C'era una sera calma e silenziosa. Era una di settembre. In sala Valéry regnava l'immobilità, quando decisi di aggrapparmi a un sudcoreano. Song Kang-ho, mi son detto. La star dal volto buono, nel 2018, fu diretta dal connazionale Woo Min-ho, classe 1971, per una distribuzione Netflix: "The drug king". Apertamente hollywoodiano, dichiaratamente in salsa korean, il risultato, oltre alla mia simpatia per il poliedrico attore, esalta le deficienze qualitative di questo vorace colosso dell'entertainment. Pronto a tutto, tranne per il cinema.
Seventies coreani, tra metanfetamine e ice. Lee Doo-sam parte da lontano, da Certosino, pronto ad ogni umiliazione. Per arrivare, là dove Tony Montana crollò. Estratto di storia vera. I giapponesi post-bellici, kamikaze sotto shock rabbiosi di lussuria, ai koreans ne chiedono eccome (gli scambi di stereotipi tra queste due popolazioni, sono le cose più interessanti del film).

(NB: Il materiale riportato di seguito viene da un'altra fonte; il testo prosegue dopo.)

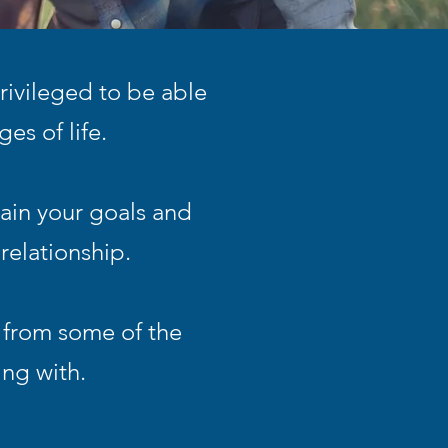
rivileged to be able
es of life.
ain your goals and
relationship.
 from some of the
ing with.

Taglio basso, commedia leggera, a tratti comica (come Song, che interpreta il pusillanime quanto determinato traffichino, ci ha abituato). "E' molto bravo a contare i soldi". "E' bravo in inglese e anche in coppettazione". Rallenti comandati e patina "All night long fever" per l'atmosfera che si imitava (e imita) un po' ovunque. Hollywood vi combacia. Bisogna saperlo fare. Dopo una faticosa ascesa, a quaranta minuti dalla fine, a furia di buchi di Ice, pure il nostro amico di Gimahe diventa un Duro e piazza le mani ai bei volti delle eleganti. E' fatta. Il dado rotola. "Evitiamo i paroloni e iniziamo a frequentarci" sarà una delle sue vette. Puzza d'avidità, certa droga se la porta appresso. Lee Dong-sam è in tilt. Solo due cani per amici.
Cinema sudcoreano che, di volta in, non teme di guardarsi negli occhi, alzar lo sguardo al proprio passato, tra corruzione diffusa e repressione violenta (elementi d'ogni stato moderno che possa dirsi sano). "Odio davvero chi ha i soldi e basta". Sino ad un certo, variabile, punto. Che botta, Ice & Whiskey. Naturalmente, sarà carriera politica. Cicatrice insanabile, l'ego odierno. Un po' del lupo di Wall Street, molto del citato cubano depalmiano (stesse movenze nell'armarsi, strafatto, all'interno della lussuosa e desolata villa, con l'inquadratura sui monitor delle telecamere a guardia della stessa). E di tanti altri. Proprio quando il nostro tira fuori la sua ars drammatica, "giustizia" è fatta. Game Over. Compitino, calzante per cinetrici da Netflix.